Gamers did not, in fact, love the vision. Backlash was so immediate and fervent that Microsoft reversed its stance. It removed its sharing and family plans for digital titles and rolled back the mandatory online check-in. The Kinect, originally designed to be plugged in at all times for the console to function, became just another optional peripheral. The process was drawn out and peppered with mishandled messaging, resulting in an image problem Microsoft has struggled for months to overcome.
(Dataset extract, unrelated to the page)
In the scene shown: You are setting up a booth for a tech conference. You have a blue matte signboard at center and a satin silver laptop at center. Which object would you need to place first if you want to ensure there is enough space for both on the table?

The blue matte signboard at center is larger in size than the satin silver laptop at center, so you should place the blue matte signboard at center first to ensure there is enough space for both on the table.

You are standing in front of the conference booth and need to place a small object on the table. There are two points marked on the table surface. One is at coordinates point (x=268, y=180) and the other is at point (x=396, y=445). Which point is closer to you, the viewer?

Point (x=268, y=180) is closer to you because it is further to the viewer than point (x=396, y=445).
The final nail in the coffin came in May, when Microsoft decided to unbundle Kinect from the Xbox One and sell a cheaper version of the console at $399.99. The device that was heralded as the remote control to Microsoft's all-in-one entertainment hub had been rendered an unnecessary accessory. Microsoft made the cut only in the face of sluggish Xbox One sales compared with Sony's better-performing PlayStation 4.
Now, more than a year after the 2013 Electronic Entertainment Expo that set Microsoft back, the Xbox One is suddenly a destination for one of the most forward-thinking distribution models in the industry. It's unclear what kind of deal-making was required from both ends, but it's evident that both Microsoft and EA wanted to join forces over a shared vision for where the industry would travel next.
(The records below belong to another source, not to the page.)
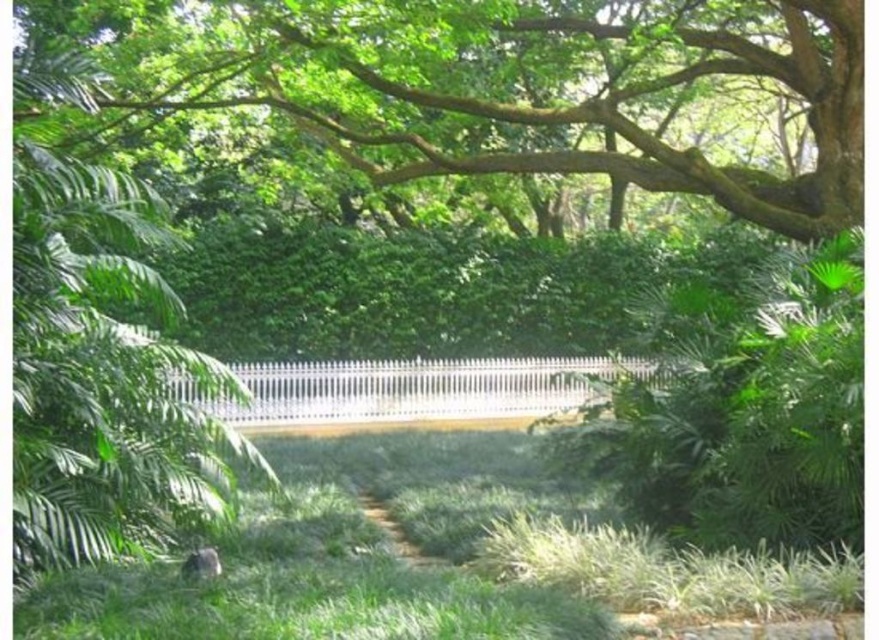
Based on the photo, you are standing at the point marked as point (344, 554) in the garden. What is the name of the object you are currently standing on?

The green grass at center is located at point (344, 554), so you are standing on the green grass at center.

In the scene shown: What is located at the coordinates point (98, 353) in the garden scene?

The coordinates point (98, 353) indicate the location of a green leafy tree at center in the garden scene.

What are the coordinates of the green leafy tree at center in the image?

The green leafy tree at center is located at coordinates point (98, 353).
We don't know how this will pan out yet. Gamers have been quick to wonder whether this could all be some kind of elaborate money-making trap that will come with all sorts of unwanted stipulations and schemes to get us to sign up. More moderate voices have expressed fear regarding a future of relinquished control over our games, especially considering Microsoft's troubled past with its Xbox One online policy mandates.
EA, too, has a worrisome track record with customer satisfaction. The Consumerist runs an annual -- albeit not very scientific -- poll every year letting readers vote for the worst company in America, which typically includes Comcast and fellow cable juggernauts, Monsanto, and a handful of other corporations we love to hate. EA happened to win it twice in a row in 2012 and 2013. (Comcast took it this year.)
That's mainly because the game publisher has run into pretty much every quagmire the industry has to offer: accusations of rushing franchise games to launch despite crippling connectivity issues; attempts to push micro-transactions into unwanted spaces; and last year's SimCity, arguably one of the most fumbled game launches in history, to name a few.
In what is perhaps a more telling illustration of how EA Access must prove itself, Sony reportedly rebuffed EA's offer to host the service on its PS4 -- partially on its competitiveness with PlayStation Plus, Sony's own free game offering. "We evaluated the EA Access subscription offering and decided that it does not bring the kind of value PlayStation customers have come to expect," Sony told Game Informer Wednesday. "We don't think asking our fans to pay an additional $5 a month for this EA-specific program represents good value to the PlayStation gamer."
So the marriage of two companies over the future of game distribution should necessarily raise concern. However, as it stands now, the deal is less "too good to be true" than one offering a moderate balance between exchanging ownership for value and convenience. Time will tell if the balance will be upset -- and gamers now know that Microsoft and EA tend to listen when the voices get loud enough.
The game industry won't change overnight. Microsoft learned that the hard way. Now, the company and publishers who share its goals have their sights set on a more manageable milestone: getting gamers to start thinking of titles less like disc-based products and more like digital-first creative works we pay to have access to -- and not own.